For cats and dogs the emphasis should be on meat.
For cats: Cats in particular are obligate carnivores, which means that they must get their nutrition from meat (dogs' diets can be a bit more varied). Freeze-dried meat, organ meat, poultry, and fish are great options; the ingredient listing on the package should be simply 100 percent tripe, salmon, or whatever the protein source. Rawhide can cause digestive upset and often contains harsh chemicals.
For dogs: Better dog chew treats include dried beef tendons, beef trachea, and "bully sticks." Biscuits can be another occasional option for dogs, but make sure that they are small and don't contain wheat or corn. Carbs less likely to cause allergies and other problems include potato, sweet potato, and tapioca.

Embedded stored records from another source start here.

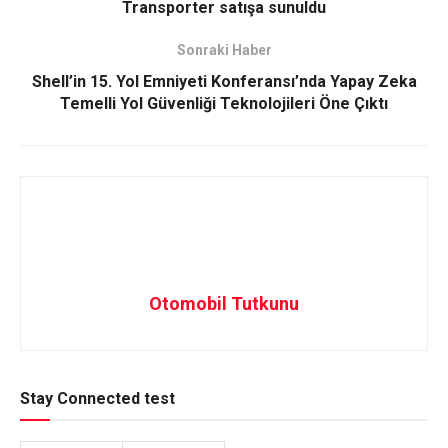
Transporter satışa sunuldu
Sonraki Haber
Shell’in 15. Yol Emniyeti Konferansı’nda Yapay Zeka
Temelli Yol Güvenliği Teknolojileri Öne Çıktı
Otomobil Tutkunu
Stay Connected test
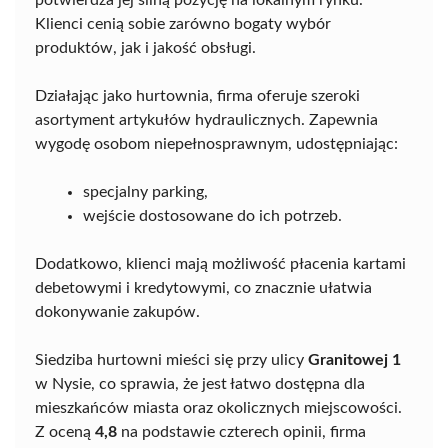
potwierdza jej silną pozycję na lokalnym rynku.
Klienci cenią sobie zarówno bogaty wybór
produktów, jak i jakość obsługi.
Działając jako hurtownia, firma oferuje szeroki
asortyment artykułów hydraulicznych. Zapewnia
wygodę osobom niepełnosprawnym, udostępniając:
specjalny parking,
wejście dostosowane do ich potrzeb.
Dodatkowo, klienci mają możliwość płacenia kartami
debetowymi i kredytowymi, co znacznie ułatwia
dokonywanie zakupów.
Siedziba hurtowni mieści się przy ulicy
Granitowej 1
w Nysie, co sprawia, że jest łatwo dostępna dla
mieszkańców miasta oraz okolicznych miejscowości.
Z oceną
4,8
na podstawie czterech opinii, firma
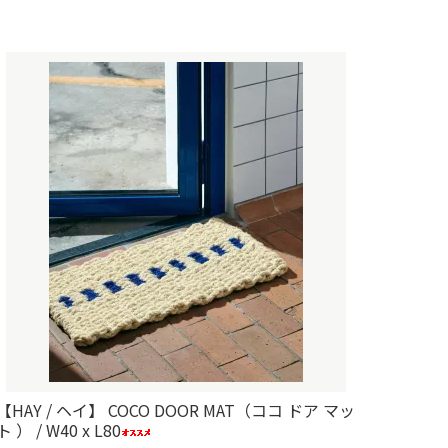
【HAY / ヘイ】 COCO DOOR MAT（ココ ドア マッ
ト ） / W40 x L80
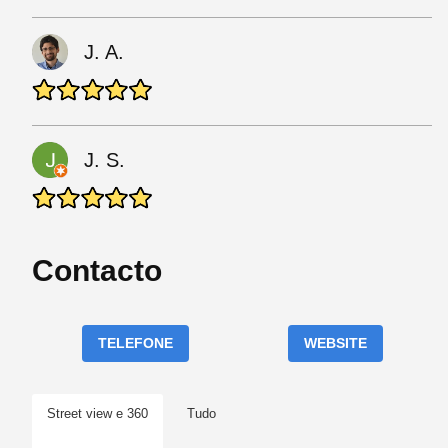
J. A.
J. S.
Contacto
TELEFONE
WEBSITE
Street view e 360
Tudo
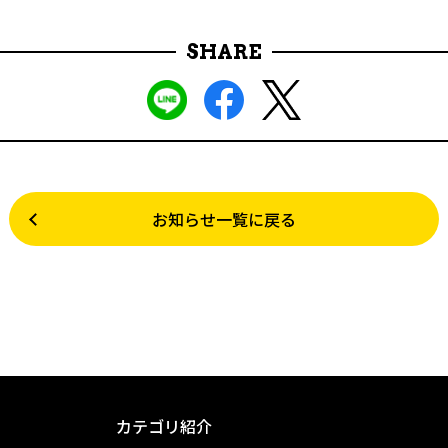
SHARE
お知らせ一覧に戻る
カテゴリ紹介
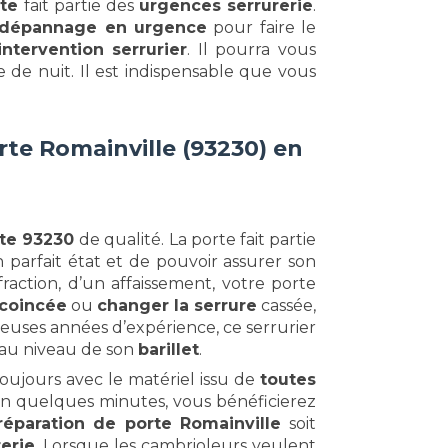
rte
fait partie des
urgences serrurerie
.
dépannage en urgence
pour faire le
intervention serrurier
. Il pourra vous
 de nuit. Il est indispensable que vous
rte Romainville (93230) en
rte 93230
de qualité. La porte fait partie
 parfait état et de pouvoir assurer son
raction, d’un affaissement, votre porte
 coincée
ou
changer la serrure
cassée,
euses années d’expérience, ce serrurier
 au niveau de son
barillet
.
toujours avec le matériel issu de
toutes
En quelques minutes, vous bénéficierez
réparation de porte Romainville
soit
erie
. Lorsque les cambrioleurs veulent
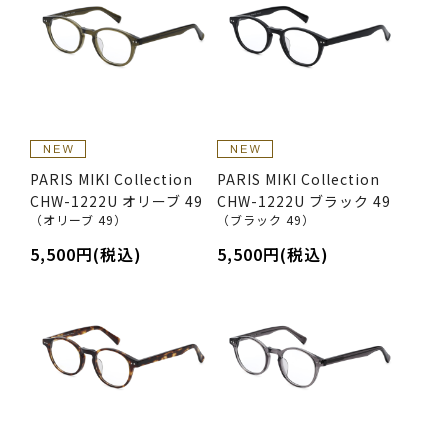
PARIS MIKI Collection
PARIS MIKI Collection
CHW-1222U オリーブ 49
CHW-1222U ブラック 49
（オリーブ 49）
（ブラック 49）
5,500円(税込)
5,500円(税込)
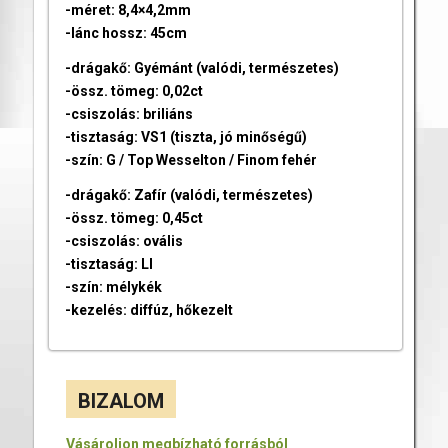
-méret: 8,4×4,2mm
-lánc hossz: 45cm
-drágakő: Gyémánt (valódi, természetes)
-össz. tömeg: 0,02ct
-csiszolás: briliáns
-tisztaság: VS1 (tiszta, jó minőségű)
-szín: G / Top Wesselton / Finom fehér
-drágakő: Zafír (valódi, természetes)
-össz. tömeg: 0,45ct
-csiszolás: ovális
-tisztaság: LI
-szín: mélykék
-kezelés: diffúz, hőkezelt
BIZALOM
Vásároljon megbízható forrásból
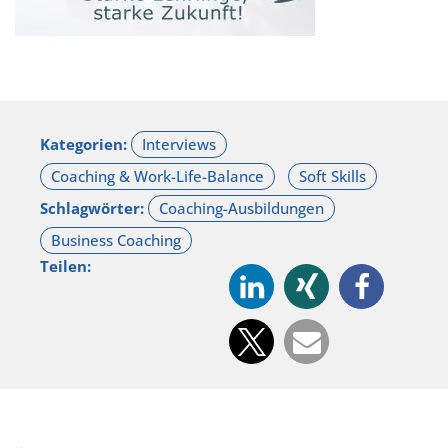
Kategorien:
Schlagwörter:
Teilen:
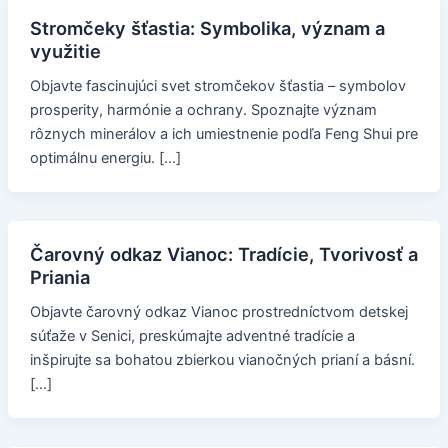
Stromčeky šťastia: Symbolika, význam a
využitie
Objavte fascinujúci svet stromčekov šťastia – symbolov
prosperity, harmónie a ochrany. Spoznajte význam
rôznych minerálov a ich umiestnenie podľa Feng Shui pre
optimálnu energiu. […]
Čarovný odkaz Vianoc: Tradície, Tvorivosť a
Priania
Objavte čarovný odkaz Vianoc prostredníctvom detskej
súťaže v Senici, preskúmajte adventné tradície a
inšpirujte sa bohatou zbierkou vianočných prianí a básní.
[…]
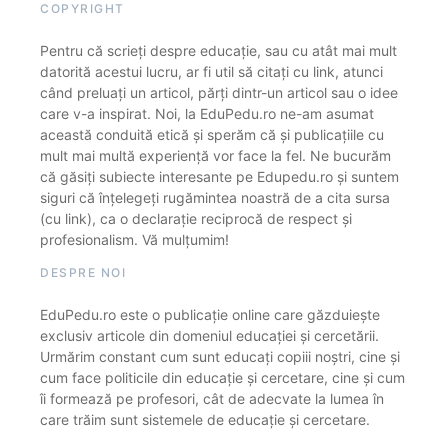
COPYRIGHT
Pentru că scrieți despre educație, sau cu atât mai mult
datorită acestui lucru, ar fi util să citați cu link, atunci
când preluați un articol, părți dintr-un articol sau o idee
care v-a inspirat. Noi, la EduPedu.ro ne-am asumat
această conduită etică și sperăm că și publicațiile cu
mult mai multă experiență vor face la fel. Ne bucurăm
că găsiți subiecte interesante pe Edupedu.ro și suntem
siguri că înțelegeți rugămintea noastră de a cita sursa
(cu link), ca o declarație reciprocă de respect și
profesionalism. Vă mulțumim!
DESPRE NOI
EduPedu.ro este o publicație online care găzduiește
exclusiv articole din domeniul educației și cercetării.
Urmărim constant cum sunt educați copiii noștri, cine și
cum face politicile din educație și cercetare, cine și cum
îi formează pe profesori, cât de adecvate la lumea în
care trăim sunt sistemele de educație și cercetare.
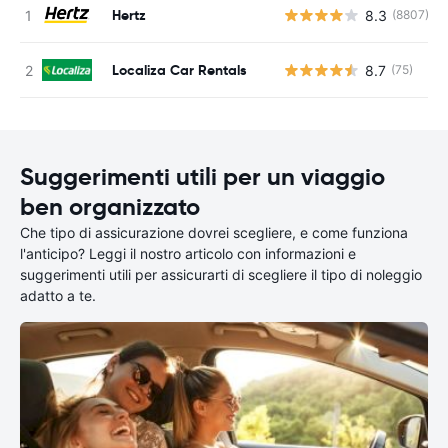
Hertz
8.3
(8807)
Localiza Car Rentals
8.7
(75)
Suggerimenti utili per un viaggio
ben organizzato
Che tipo di assicurazione dovrei scegliere, e come funziona
l'anticipo? Leggi il nostro articolo con informazioni e
suggerimenti utili per assicurarti di scegliere il tipo di noleggio
adatto a te.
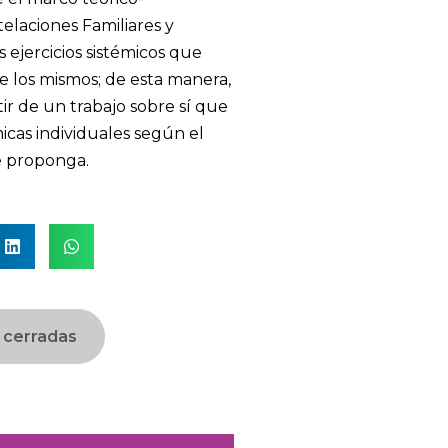
elaciones Familiares y
 ejercicios sistémicos que
los mismos; de esta manera,
tir de un trabajo sobre sí que
icas individuales según el
e proponga.
 cerradas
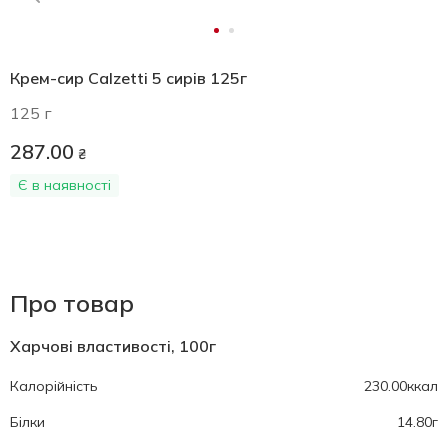
Крем-сир Calzetti 5 сирів 125г
125 г
287.00
₴
Є в наявності
Про товар
Харчові властивості, 100г
Калорійність
230.00ккал
Білки
14.80г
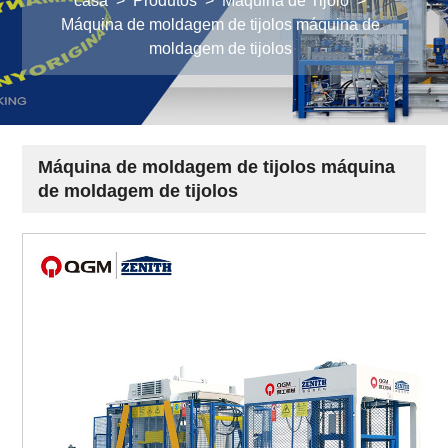
casa
>
Produtos
>
Máquina de Tijolo
>
Máquina de moldagem de tijolos máquina de
moldagem de tijolos
Máquina de moldagem de tijolos máquina
de moldagem de tijolos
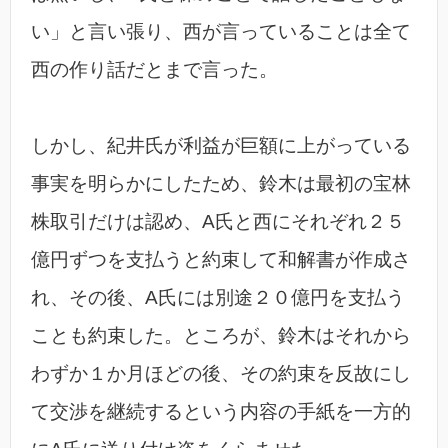
い」と言い張り、西が言っていることは全て
西の作り話だとまで言った。
しかし、紀井氏が利益が巨額に上がっている
事実を明らかにしたため、鈴木は最初の宝林
株取引だけは認め、A氏と西にそれぞれ２５
億円ずつを支払うと約束して和解書が作成さ
れ、その後、A氏には別途２０億円を支払う
ことも約束した。ところが、鈴木はそれから
わずか１か月ほどの後、その約束を反故にし
て交渉を継続するという内容の手紙を一方的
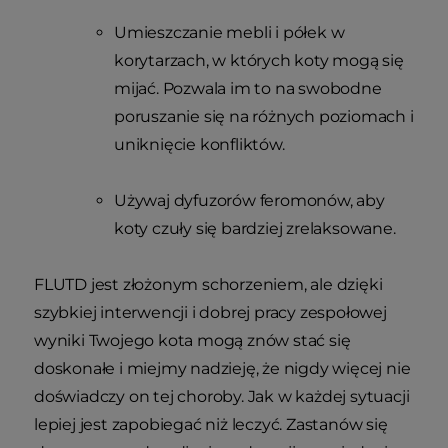
Umieszczanie mebli i półek w
korytarzach, w których koty mogą się
mijać. Pozwala im to na swobodne
poruszanie się na różnych poziomach i
uniknięcie konfliktów.
Używaj dyfuzorów feromonów, aby
koty czuły się bardziej zrelaksowane.
FLUTD jest złożonym schorzeniem, ale dzięki
szybkiej interwencji i dobrej pracy zespołowej
wyniki Twojego kota mogą znów stać się
doskonałe i miejmy nadzieję, że nigdy więcej nie
doświadczy on tej choroby. Jak w każdej sytuacji
lepiej jest zapobiegać niż leczyć. Zastanów się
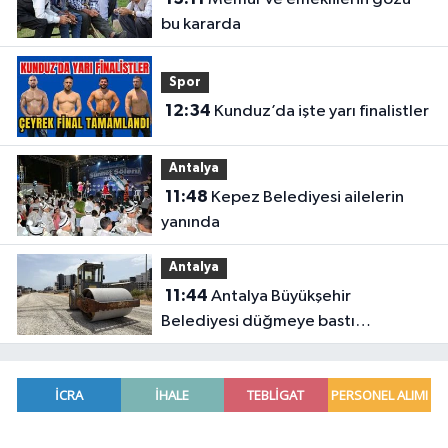
bu kararda
Spor
12:34
Kunduz’da işte yarı finalistler
Antalya
11:48
Kepez Belediyesi ailelerin
yanında
Antalya
11:44
Antalya Büyükşehir
Belediyesi düğmeye bastı
Antalya’da eş zamanlı çalışma
yapıldı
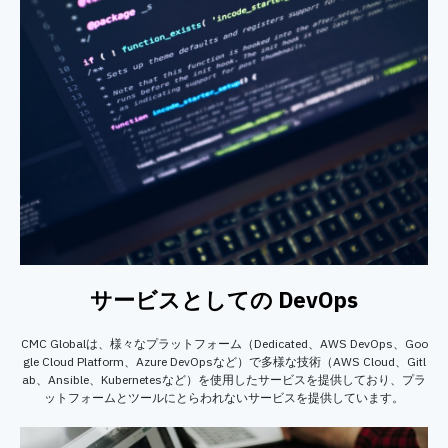
サービスとしての DevOps
CMC Globalは、様々なプラットフォーム（Dedicated、AWS DevOps、Goo
gle Cloud Platform、Azure DevOpsなど）で多様な技術（AWS Cloud、Gitl
ab、Ansible、Kubernetesなど）を使用したサービスを提供しており、プラ
ットフォームとツールにとらわれないサービスを提供しています。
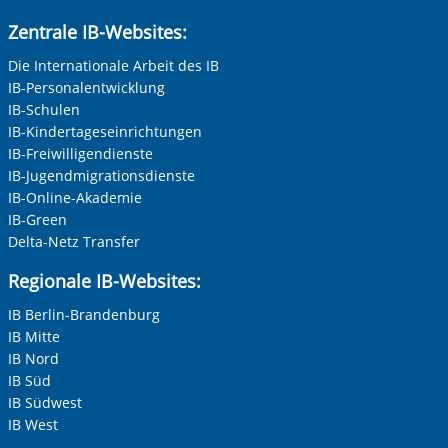
Anrede
*
Zentrale IB-Websites:
Keine Angabe
Die Internationale Arbeit des IB
IB-Personalentwicklung
Frau
IB-Schulen
Herr
IB-Kindertageseinrichtungen
IB-Freiwilligendienste
Neutrale Anrede
IB-Jugendmigrationsdienste
Unternehmen
IB-Online-Akademie
IB-Green
Delta-Netz Transfer
Nachname, Vorname
*
Regionale IB-Websites:
IB Berlin-Brandenburg
IB Mitte
Adresse (PLZ, Ort, Strasse)
IB Nord
IB Süd
IB Südwest
IB West
Ihre E-Mail-Adresse
*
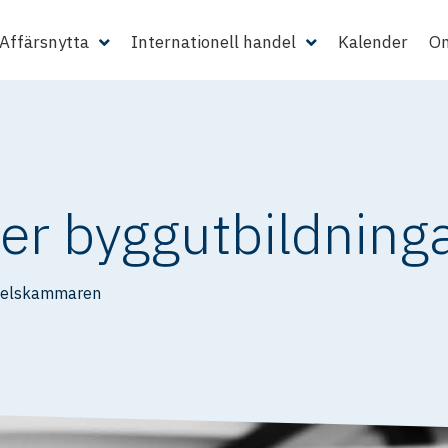
Affärsnytta
Internationell handel
Kalender
Om
ler byggutbildninga
delskammaren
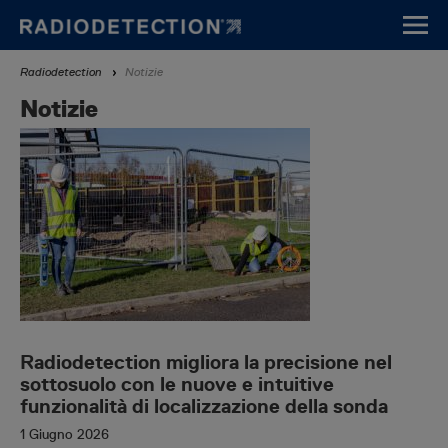
Vai
al
contenuto
Breadcrumb
Radiodetection
Notizie
principale
Notizie
Radiodetection migliora la precisione nel
sottosuolo con le nuove e intuitive
funzionalità di localizzazione della sonda
1 Giugno 2026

From your kitchen: Your fridge and pantry also offer choices, but it's important to know that there are foods that pets should never eat, such as anything containing the artificial sweetener xylitol or more than trace amounts of garlic and onions. Grapes, raisins, chocolate, and macadamia nuts are unsafe for dogs. You can give your pet a little piece of cheese or cooked meat, or some peanut butter. Some dogs enjoy raw or cooked vegetables, such as carrots, broccoli, and sugar snap peas. An oil- or water-packed sardine fillet makes a nice kitty delicacy -- guaranteed to elicit purrs.